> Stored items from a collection
= = = = =

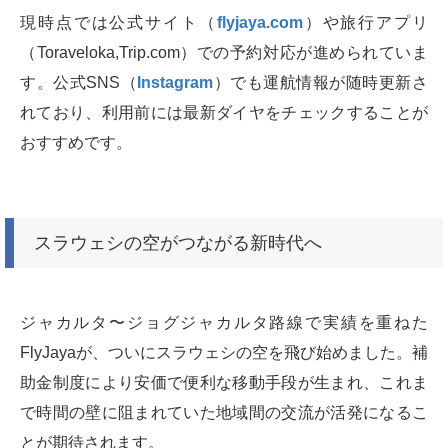
現時点では公式サイト（
flyjaya.com
）や旅行アプリ
（Toraveloka,Trip.com）での予約対応が進められていま
す。公式SNS（
Instagram
）でも運航情報が随時更新さ
れており、利用前には最新ダイヤをチェックすることが
おすすめです。
スラウェシの空がつながる新時代へ
ジャカルタ〜ジョグジャカルタ路線で実績を重ねた
FlyJayaが、ついにスラウェシの空を飛び始めました。補
助金制度により安価で便利な移動手段が生まれ、これま
で時間の壁に阻まれていた地域間の交流が活発になるこ
とが期待されます。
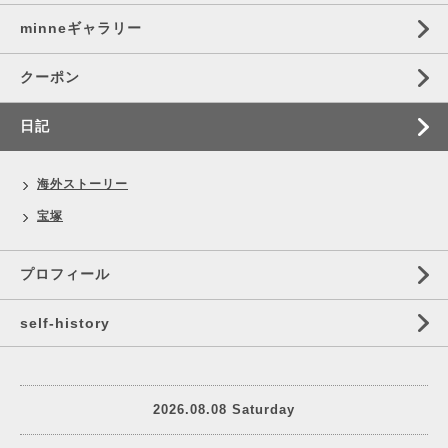
minneギャラリー
クーポン
日記
海外ストーリー
宝塚
プロフィール
self‐history
2026.08.08 Saturday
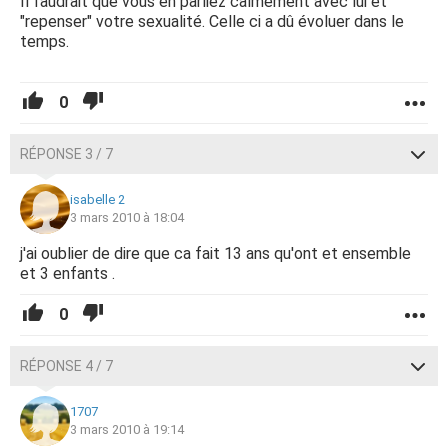
Il faudrait que vous en parliez calmement avec lui et
"repenser" votre sexualité. Celle ci a dû évoluer dans le
temps.
0
RÉPONSE 3 / 7
isabelle 2
3 mars 2010 à 18:04
j'ai oublier de dire que ca fait 13 ans qu'ont et ensemble
et 3 enfants .
0
RÉPONSE 4 / 7
1707
3 mars 2010 à 19:14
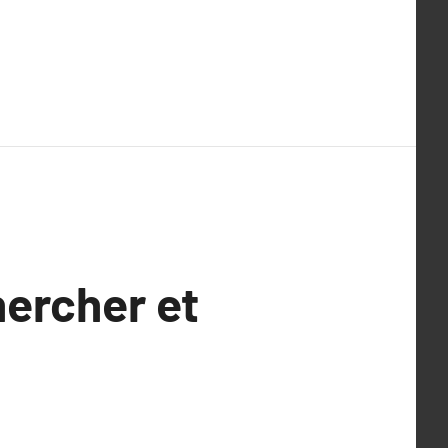
hercher et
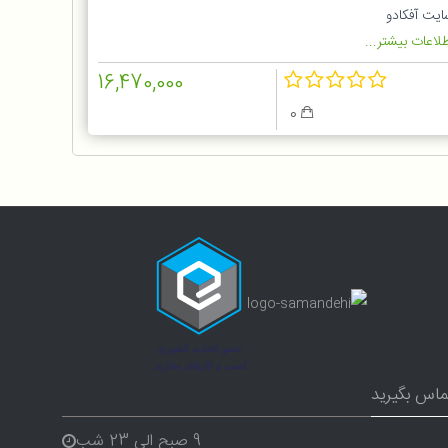
ایت آفکادو
لاعات بیشتر...
16,470,000
0
ماس بگیرید
9 صبح الی 23 شب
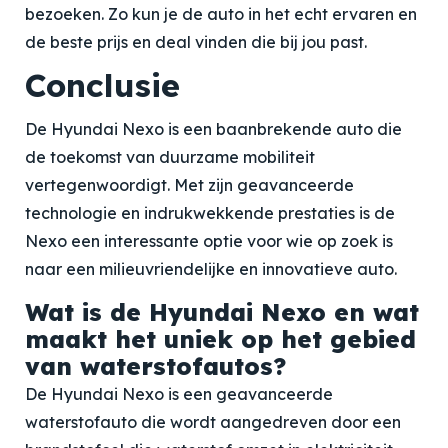
bezoeken. Zo kun je de auto in het echt ervaren en
de beste prijs en deal vinden die bij jou past.
Conclusie
De Hyundai Nexo is een baanbrekende auto die
de toekomst van duurzame mobiliteit
vertegenwoordigt. Met zijn geavanceerde
technologie en indrukwekkende prestaties is de
Nexo een interessante optie voor wie op zoek is
naar een milieuvriendelijke en innovatieve auto.
Wat is de Hyundai Nexo en wat
maakt het uniek op het gebied
van waterstofautos?
De Hyundai Nexo is een geavanceerde
waterstofauto die wordt aangedreven door een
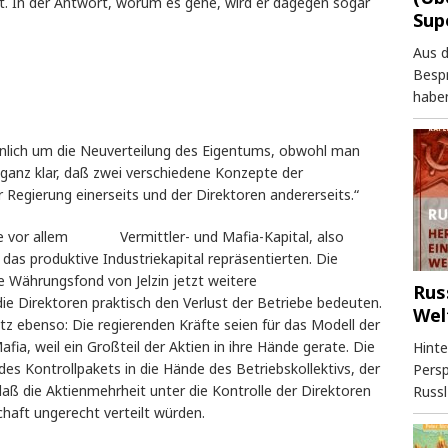
tt. In der Antwort, worum es gehe, wird er dagegen sogar
Sup
Aus 
Besp
haben
nlich um die Neuverteilung des Eigentums, obwohl man
t ganz klar, daß zwei verschiedene Konzepte der
r Regierung einerseits und der Direktoren andererseits.“
he vor allem Vermittler- und Mafia-Kapital, also
das produktive Industriekapital repräsentierten. Die
e Währungsfond von Jelzin jetzt weitere
Rus
ie Direktoren praktisch den Verlust der Betriebe bedeuten.
Wel
atz ebenso: Die regierenden Kräfte seien für das Modell der
afia, weil ein Großteil der Aktien in ihre Hände gerate. Die
Hinte
es Kontrollpakets in die Hände des Betriebskollektivs, der
Persp
 daß die Aktienmehrheit unter die Kontrolle der Direktoren
Russl
haft ungerecht verteilt würden.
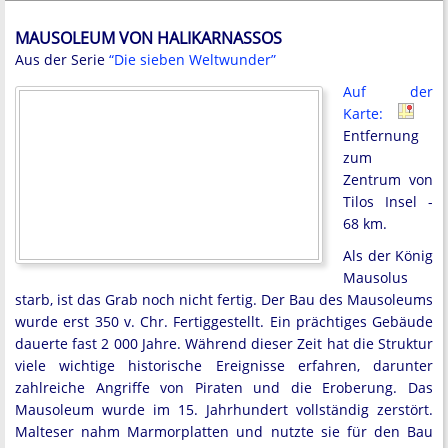
MAUSOLEUM VON HALIKARNASSOS
Aus der Serie
“Die sieben Weltwunder”
Auf der
Karte:
Entfernung
zum
Zentrum von
Tilos Insel -
68 km.
Als der König
Mausolus
starb, ist das Grab noch nicht fertig. Der Bau des Mausoleums
wurde erst 350 v. Chr. Fertiggestellt. Ein prächtiges Gebäude
dauerte fast 2 000 Jahre. Während dieser Zeit hat die Struktur
viele wichtige historische Ereignisse erfahren, darunter
zahlreiche Angriffe von Piraten und die Eroberung. Das
Mausoleum wurde im 15. Jahrhundert vollständig zerstört.
Malteser nahm Marmorplatten und nutzte sie für den Bau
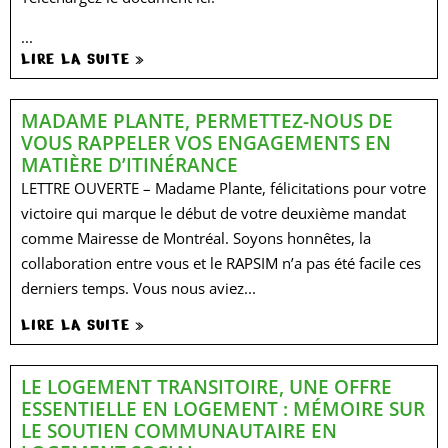
...
LIRE LA SUITE »
MADAME PLANTE, PERMETTEZ-NOUS DE
VOUS RAPPELER VOS ENGAGEMENTS EN
MATIÈRE D’ITINÉRANCE
LETTRE OUVERTE – Madame Plante, félicitations pour votre
victoire qui marque le début de votre deuxième mandat
comme Mairesse de Montréal. Soyons honnêtes, la
collaboration entre vous et le RAPSIM n’a pas été facile ces
derniers temps. Vous nous aviez...
LIRE LA SUITE »
LE LOGEMENT TRANSITOIRE, UNE OFFRE
ESSENTIELLE EN LOGEMENT : MÉMOIRE SUR
LE SOUTIEN COMMUNAUTAIRE EN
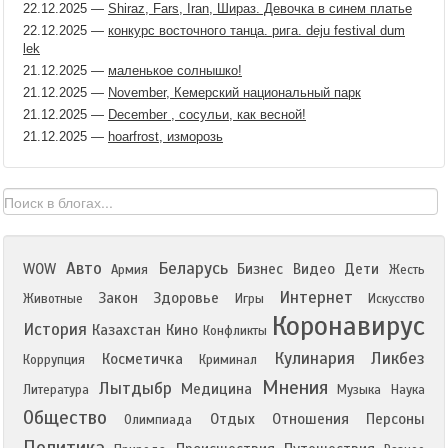
22.12.2025
—
Shiraz, Fars, Iran, Шираз. Девочка в синем платье
22.12.2025
—
конкурс восточного танца. рига. deju festival dum
lek
21.12.2025
—
маленькое солнышко!
21.12.2025
—
November, Кемерский национальный парк
21.12.2025
—
December , сосульи, как весной!
21.12.2025
—
hoarfrost, изморозь
Авто
Беларусь
WOW
Бизнес
Видео
Дети
Армия
Жесть
Интернет
Закон
Здоровье
Животные
Игры
Искусство
Коронавирус
История
Казахстан
Кино
Конфликты
Кулинария
Ликбез
Косметичка
Коррупция
Криминал
Мнения
Лытдыбр
Медицина
Литература
Музыка
Наука
Общество
Отдых
Отношения
Персоны
Олимпиада
Политика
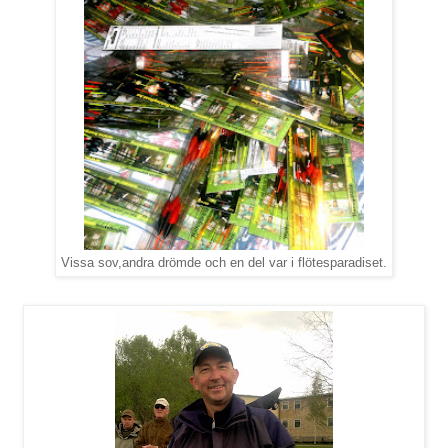
Vissa sov,andra drömde och en del var i flötesparadiset.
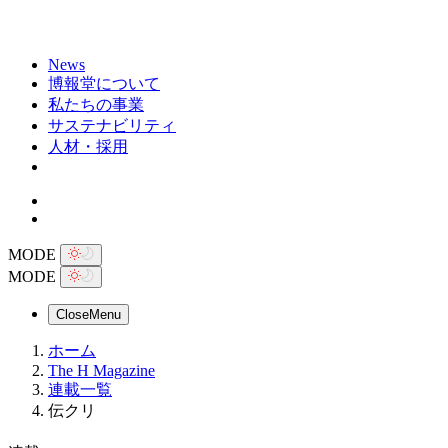
News
博報堂について
私たちの事業
サステナビリティ
人材・採用
MODE
MODE
Close
Menu
ホーム
The H Magazine
連載一覧
伝クリ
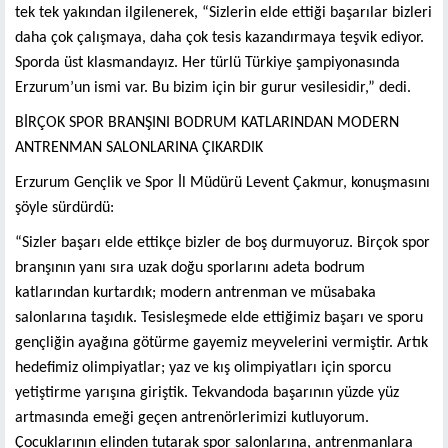
tek tek yakından ilgilenerek, “Sizlerin elde ettiği başarılar bizleri
daha çok çalışmaya, daha çok tesis kazandırmaya teşvik ediyor.
Sporda üst klasmandayız. Her türlü Türkiye şampiyonasında
Erzurum’un ismi var. Bu bizim için bir gurur vesilesidir,” dedi.
BİRÇOK SPOR BRANŞINI BODRUM KATLARINDAN MODERN
ANTRENMAN SALONLARINA ÇIKARDIK
Erzurum Gençlik ve Spor İl Müdürü Levent Çakmur, konuşmasını
şöyle sürdürdü:
“Sizler başarı elde ettikçe bizler de boş durmuyoruz. Birçok spor
branşının yanı sıra uzak doğu sporlarını adeta bodrum
katlarından kurtardık; modern antrenman ve müsabaka
salonlarına taşıdık. Tesisleşmede elde ettiğimiz başarı ve sporu
gençliğin ayağına götürme gayemiz meyvelerini vermiştir. Artık
hedefimiz olimpiyatlar; yaz ve kış olimpiyatları için sporcu
yetiştirme yarışına giriştik. Tekvandoda başarının yüzde yüz
artmasında emeği geçen antrenörlerimizi kutluyorum.
Çocuklarının elinden tutarak spor salonlarına, antrenmanlara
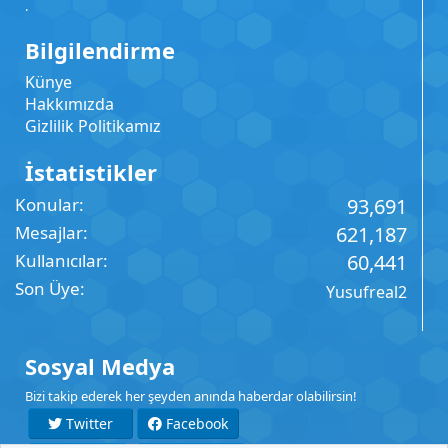
.
Bilgilendirme
Künye
Hakkımızda
Gizlilik Politikamız
İstatistikler
Konular
93,691
Mesajlar
621,187
Kullanıcılar
60,441
Son Üye
Yusufreal2
Sosyal Medya
Bizi takip ederek her şeyden anında haberdar olabilirsin!
Twitter
Facebook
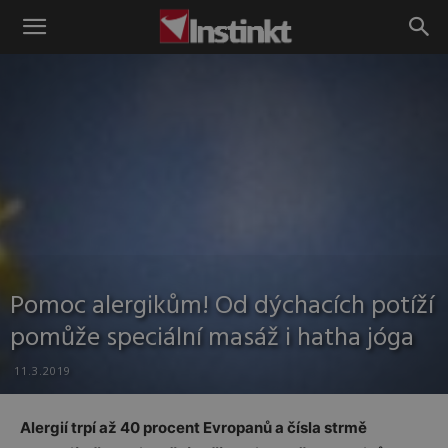
Instinkt
Pomoc alergikům! Od dýchacích potíží
pomůže speciální masáž i hatha jóga
11.3.2019
Alergií trpí až 40 procent Evropanů a čísla strmě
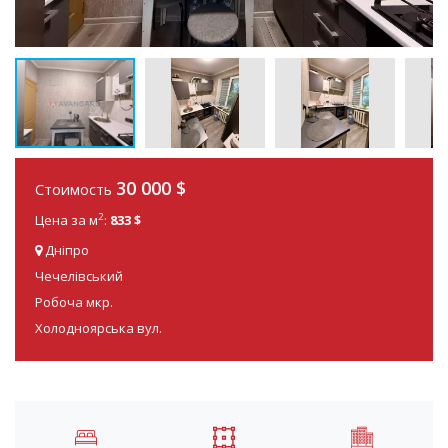
30 000
$
Стоимость
2
Цена за м
:
833 $
Дніпро
Чечелівський
Робоча мкр.
Холодноярська вул.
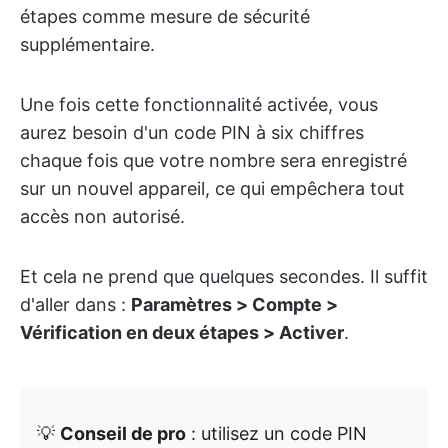
étapes comme mesure de sécurité
supplémentaire.
Une fois cette fonctionnalité activée, vous
aurez besoin d'un code PIN à six chiffres
chaque fois que votre nombre sera enregistré
sur un nouvel appareil, ce qui empêchera tout
accès non autorisé.
Et cela ne prend que quelques secondes. Il suffit
d'aller dans :
Paramètres > Compte >
Vérification en deux étapes > Activer
.
💡
Conseil de pro
: utilisez un code PIN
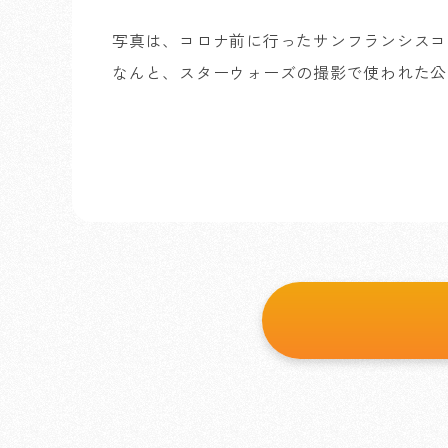
写真は、コロナ前に行ったサンフランシスコ
なんと、スターウォーズの撮影で使われた公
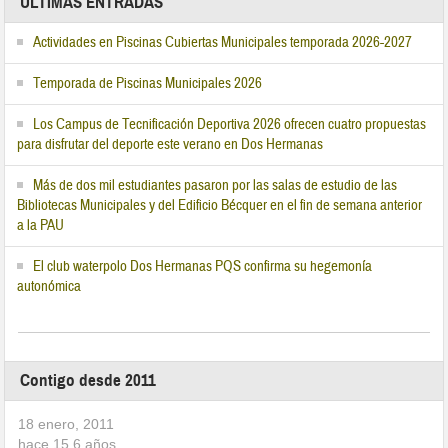
ÚLTIMAS ENTRADAS
Actividades en Piscinas Cubiertas Municipales temporada 2026-2027
Temporada de Piscinas Municipales 2026
Los Campus de Tecnificación Deportiva 2026 ofrecen cuatro propuestas
para disfrutar del deporte este verano en Dos Hermanas
Más de dos mil estudiantes pasaron por las salas de estudio de las
Bibliotecas Municipales y del Edificio Bécquer en el fin de semana anterior
a la PAU
El club waterpolo Dos Hermanas PQS confirma su hegemonía
autonómica
Contigo desde 2011
18 enero, 2011
hace
15,6
años.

= = = = =

Reproduce the text of every entry above line for line, without the pictures.

> Reply
現時点では公式サイト（
flyjaya.com
）や旅行アプリ
（Toraveloka,Trip.com）での予約対応が進められていま
す。公式SNS（
Instagram
）でも運航情報が随時更新さ
れており、利用前には最新ダイヤをチェックすることが
おすすめです。
スラウェシの空がつながる新時代へ
ジャカルタ〜ジョグジャカルタ路線で実績を重ねた
FlyJayaが、ついにスラウェシの空を飛び始めました。補
助金制度により安価で便利な移動手段が生まれ、これま
で時間の壁に阻まれていた地域間の交流が活発になるこ
とが期待されます。
minneギャラリー
クーポン
日記
海外ストーリー
宝塚
プロフィール
self‐history
2026.08.08 Saturday
Il faudrait que vous en parliez calmement avec lui et
"repenser" votre sexualité. Celle ci a dû évoluer dans le
temps.
0
RÉPONSE 3 / 7
isabelle 2
3 mars 2010 à 18:04
j'ai oublier de dire que ca fait 13 ans qu'ont et ensemble
et 3 enfants .
0
RÉPONSE 4 / 7
1707
3 mars 2010 à 19:14
hercher et
ایت آفکادو
لاعات بیشتر...
16,470,000
0
ماس بگیرید
9 صبح الی 23 شب
bezoeken. Zo kun je de auto in het echt ervaren en
de beste prijs en deal vinden die bij jou past.
Conclusie
De Hyundai Nexo is een baanbrekende auto die
de toekomst van duurzame mobiliteit
vertegenwoordigt. Met zijn geavanceerde
technologie en indrukwekkende prestaties is de
Nexo een interessante optie voor wie op zoek is
naar een milieuvriendelijke en innovatieve auto.
Wat is de Hyundai Nexo en wat
maakt het uniek op het gebied
van waterstofautos?
De Hyundai Nexo is een geavanceerde
waterstofauto die wordt aangedreven door een
tt. In der Antwort, worum es gehe, wird er dagegen sogar
Sup
Aus 
Besp
haben
nlich um die Neuverteilung des Eigentums, obwohl man
t ganz klar, daß zwei verschiedene Konzepte der
r Regierung einerseits und der Direktoren andererseits.“
he vor allem Vermittler- und Mafia-Kapital, also
das produktive Industriekapital repräsentierten. Die
e Währungsfond von Jelzin jetzt weitere
Rus
ie Direktoren praktisch den Verlust der Betriebe bedeuten.
Wel
atz ebenso: Die regierenden Kräfte seien für das Modell der
afia, weil ein Großteil der Aktien in ihre Hände gerate. Die
Hinte
es Kontrollpakets in die Hände des Betriebskollektivs, der
Persp
 daß die Aktienmehrheit unter die Kontrolle der Direktoren
Russl
haft ungerecht verteilt würden.
MAUSOLEUM VON HALIKARNASSOS
Aus der Serie
“Die sieben Weltwunder”
Auf der
Karte:
Entfernung
zum
Zentrum von
Tilos Insel -
68 km.
Als der König
Mausolus
starb, ist das Grab noch nicht fertig. Der Bau des Mausoleums
wurde erst 350 v. Chr. Fertiggestellt. Ein prächtiges Gebäude
dauerte fast 2 000 Jahre. Während dieser Zeit hat die Struktur
viele wichtige historische Ereignisse erfahren, darunter
zahlreiche Angriffe von Piraten und die Eroberung. Das
Mausoleum wurde im 15. Jahrhundert vollständig zerstört.
Malteser nahm Marmorplatten und nutzte sie für den Bau
...
LIRE LA SUITE »
MADAME PLANTE, PERMETTEZ-NOUS DE
VOUS RAPPELER VOS ENGAGEMENTS EN
MATIÈRE D’ITINÉRANCE
LETTRE OUVERTE – Madame Plante, félicitations pour votre
victoire qui marque le début de votre deuxième mandat
comme Mairesse de Montréal. Soyons honnêtes, la
collaboration entre vous et le RAPSIM n’a pas été facile ces
derniers temps. Vous nous aviez...
LIRE LA SUITE »
LE LOGEMENT TRANSITOIRE, UNE OFFRE
ESSENTIELLE EN LOGEMENT : MÉMOIRE SUR
LE SOUTIEN COMMUNAUTAIRE EN
22.12.2025
—
Shiraz, Fars, Iran, Шираз. Девочка в синем платье
22.12.2025
—
конкурс восточного танца. рига. deju festival dum
lek
21.12.2025
—
маленькое солнышко!
21.12.2025
—
November, Кемерский национальный парк
21.12.2025
—
December , сосульи, как весной!
21.12.2025
—
hoarfrost, изморозь
Авто
Беларусь
WOW
Бизнес
Видео
Дети
Армия
Жесть
Интернет
Закон
Здоровье
Животные
Игры
Искусство
Коронавирус
История
Казахстан
Кино
Конфликты
Кулинария
Ликбез
Косметичка
Коррупция
Криминал
Мнения
Лытдыбр
Медицина
Литература
Музыка
Наука
Общество
Отдых
Отношения
Персоны
Олимпиада
Политика
Vissa sov,andra drömde och en del var i flötesparadiset.
News
博報堂について
私たちの事業
サステナビリティ
人材・採用
MODE
MODE
Close
Menu
ホーム
The H Magazine
連載一覧
伝クリ
tek tek yakından ilgilenerek, “Sizlerin elde ettiği başarılar bizleri
daha çok çalışmaya, daha çok tesis kazandırmaya teşvik ediyor.
Sporda üst klasmandayız. Her türlü Türkiye şampiyonasında
Erzurum’un ismi var. Bu bizim için bir gurur vesilesidir,” dedi.
BİRÇOK SPOR BRANŞINI BODRUM KATLARINDAN MODERN
ANTRENMAN SALONLARINA ÇIKARDIK
Erzurum Gençlik ve Spor İl Müdürü Levent Çakmur, konuşmasını
şöyle sürdürdü:
“Sizler başarı elde ettikçe bizler de boş durmuyoruz. Birçok spor
branşının yanı sıra uzak doğu sporlarını adeta bodrum
katlarından kurtardık; modern antrenman ve müsabaka
salonlarına taşıdık. Tesisleşmede elde ettiğimiz başarı ve sporu
gençliğin ayağına götürme gayemiz meyvelerini vermiştir. Artık
hedefimiz olimpiyatlar; yaz ve kış olimpiyatları için sporcu
yetiştirme yarışına giriştik. Tekvandoda başarının yüzde yüz
artmasında emeği geçen antrenörlerimizi kutluyorum.
Çocuklarının elinden tutarak spor salonlarına, antrenmanlara
.
Bilgilendirme
Künye
Hakkımızda
Gizlilik Politikamız
İstatistikler
Konular
93,691
Mesajlar
621,187
Kullanıcılar
60,441
Son Üye
Yusufreal2
Sosyal Medya
Bizi takip ederek her şeyden anında haberdar olabilirsin!
Twitter
Facebook
Instinkt
Pomoc alergikům! Od dýchacích potíží
pomůže speciální masáž i hatha jóga
11.3.2019
Alergií trpí až 40 procent Evropanů a čísla strmě
30 000
$
Стоимость
2
Цена за м
:
833 $
Дніпро
Чечелівський
Робоча мкр.
Холодноярська вул.
étapes comme mesure de sécurité
supplémentaire.
Une fois cette fonctionnalité activée, vous
aurez besoin d'un code PIN à six chiffres
chaque fois que votre nombre sera enregistré
sur un nouvel appareil, ce qui empêchera tout
accès non autorisé.
Et cela ne prend que quelques secondes. Il suffit
d'aller dans :
Paramètres > Compte >
Vérification en deux étapes > Activer
.
💡
Conseil de pro
: utilisez un code PIN
写真は、コロナ前に行ったサンフランシスコ
なんと、スターウォーズの撮影で使われた公
ÚLTIMAS ENTRADAS
Actividades en Piscinas Cubiertas Municipales temporada 2026-2027
Temporada de Piscinas Municipales 2026
Los Campus de Tecnificación Deportiva 2026 ofrecen cuatro propuestas
para disfrutar del deporte este verano en Dos Hermanas
Más de dos mil estudiantes pasaron por las salas de estudio de las
Bibliotecas Municipales y del Edificio Bécquer en el fin de semana anterior
a la PAU
El club waterpolo Dos Hermanas PQS confirma su hegemonía
autonómica
Contigo desde 2011
18 enero, 2011
hace
15,6
años.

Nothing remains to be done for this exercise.